The titles of literary texts play a very significant role in selling the contents. Through the titles of the two texts, the authors manage to hints about the contents of the texts to the readers. As such, the audience is prepared in advance for what they should expect in the respective texts.
The fact that literary realism gives more emphasis to characters than the plot is depicted in the selection of the respective titles.
The title Anna Karenina is derived from the name of the central character in the novel. The author makes it known to the audience that the character is essential to the story, and that arouses a sense of curiosity in the readers.

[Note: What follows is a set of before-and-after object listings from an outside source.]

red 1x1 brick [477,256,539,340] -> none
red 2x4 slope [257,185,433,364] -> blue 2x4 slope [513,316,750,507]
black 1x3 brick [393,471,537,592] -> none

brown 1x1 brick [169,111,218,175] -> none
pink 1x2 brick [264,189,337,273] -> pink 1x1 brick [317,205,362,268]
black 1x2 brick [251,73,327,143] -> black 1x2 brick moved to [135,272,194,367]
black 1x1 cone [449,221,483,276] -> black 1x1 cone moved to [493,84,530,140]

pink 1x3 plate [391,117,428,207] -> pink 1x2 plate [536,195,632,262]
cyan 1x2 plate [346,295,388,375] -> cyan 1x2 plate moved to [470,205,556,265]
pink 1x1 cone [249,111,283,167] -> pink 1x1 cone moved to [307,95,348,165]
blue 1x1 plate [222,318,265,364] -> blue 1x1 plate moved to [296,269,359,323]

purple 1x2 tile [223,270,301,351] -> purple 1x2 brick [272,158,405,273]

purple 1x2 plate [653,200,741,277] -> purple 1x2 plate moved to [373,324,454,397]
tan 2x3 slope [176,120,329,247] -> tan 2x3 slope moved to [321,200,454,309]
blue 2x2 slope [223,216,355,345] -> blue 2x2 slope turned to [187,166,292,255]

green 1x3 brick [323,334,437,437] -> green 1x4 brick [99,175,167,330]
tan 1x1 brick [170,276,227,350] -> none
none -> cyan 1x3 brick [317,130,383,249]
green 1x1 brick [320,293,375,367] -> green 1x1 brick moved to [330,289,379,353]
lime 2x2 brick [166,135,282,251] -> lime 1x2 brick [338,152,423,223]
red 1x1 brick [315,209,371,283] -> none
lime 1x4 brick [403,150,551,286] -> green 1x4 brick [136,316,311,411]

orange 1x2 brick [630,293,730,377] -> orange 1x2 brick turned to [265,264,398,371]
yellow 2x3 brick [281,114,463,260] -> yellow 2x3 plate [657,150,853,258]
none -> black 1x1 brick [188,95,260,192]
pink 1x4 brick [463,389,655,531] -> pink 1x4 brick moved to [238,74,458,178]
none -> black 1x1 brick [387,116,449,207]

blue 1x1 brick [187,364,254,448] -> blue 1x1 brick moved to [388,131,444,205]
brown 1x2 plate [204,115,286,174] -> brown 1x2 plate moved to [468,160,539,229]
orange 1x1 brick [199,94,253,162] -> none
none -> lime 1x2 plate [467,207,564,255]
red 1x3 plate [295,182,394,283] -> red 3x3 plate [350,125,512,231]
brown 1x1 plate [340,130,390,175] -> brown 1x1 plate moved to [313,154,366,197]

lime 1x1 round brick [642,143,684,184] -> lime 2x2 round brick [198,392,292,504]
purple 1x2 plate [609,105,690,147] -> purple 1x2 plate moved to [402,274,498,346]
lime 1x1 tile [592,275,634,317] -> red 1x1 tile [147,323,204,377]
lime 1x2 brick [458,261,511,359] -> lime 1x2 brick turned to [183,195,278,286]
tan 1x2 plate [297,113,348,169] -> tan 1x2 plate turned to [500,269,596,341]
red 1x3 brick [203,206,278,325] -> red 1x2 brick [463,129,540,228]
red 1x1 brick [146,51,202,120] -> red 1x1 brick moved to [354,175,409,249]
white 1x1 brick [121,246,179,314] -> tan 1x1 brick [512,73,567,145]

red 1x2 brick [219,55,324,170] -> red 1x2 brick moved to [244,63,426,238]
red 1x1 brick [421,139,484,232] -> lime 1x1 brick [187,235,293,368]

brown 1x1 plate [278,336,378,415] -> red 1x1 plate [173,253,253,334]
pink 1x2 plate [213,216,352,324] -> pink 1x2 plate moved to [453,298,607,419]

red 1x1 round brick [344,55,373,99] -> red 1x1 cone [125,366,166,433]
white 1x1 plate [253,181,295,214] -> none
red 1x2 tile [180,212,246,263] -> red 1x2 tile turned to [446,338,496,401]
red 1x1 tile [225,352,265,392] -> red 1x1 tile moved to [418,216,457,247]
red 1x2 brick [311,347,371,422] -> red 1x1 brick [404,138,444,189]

The readers want to explore why the author has chosen the particular character’s name as the title of his article. This prompts a critical reading of the text. On a similar note, Gustave Flaubert uses the name of the main character in the novel as the title of his text.
The other effect realized by the choice of character names in literary texts such as Anna Karenina and Madame Bovary is that the audience is prepared to expect a real life story involving the real life experiences of the characters.
This is entirely different from when the title of the story is a description of a place or a symbolic name. Both texts manage to suggest realism even before readers engage the text.
The texts focus on the moral dilemmas that are rampant in the middle classes. This is achieved through the characters whose names constitute the titles of the texts.
Both Flaubert’s and Tolstoy’s texts are considered as successful depictions of reality in their different contexts.
Through the careful selection of real life events, the use of a natural language, the emphasis on the characters rather than the plot, and the vivid description of scenarios and characters, the novels explicate the magical sensation that realistic texts are capable of presenting to their readers.
The titles of the texts are also derived from character names adding to the realism effect of the novels.
Flaubert, Gustave. Madame Bovary. Trans. Francis Steegmuller. New York: Random House, 1957. Print.
Tolstoy, Leo. Anna Karenina: A Novel in Eight Parts. Trans. Richard Pevear and Larissa Volokhonsky. New York, NY: Penguin, 2002. Print.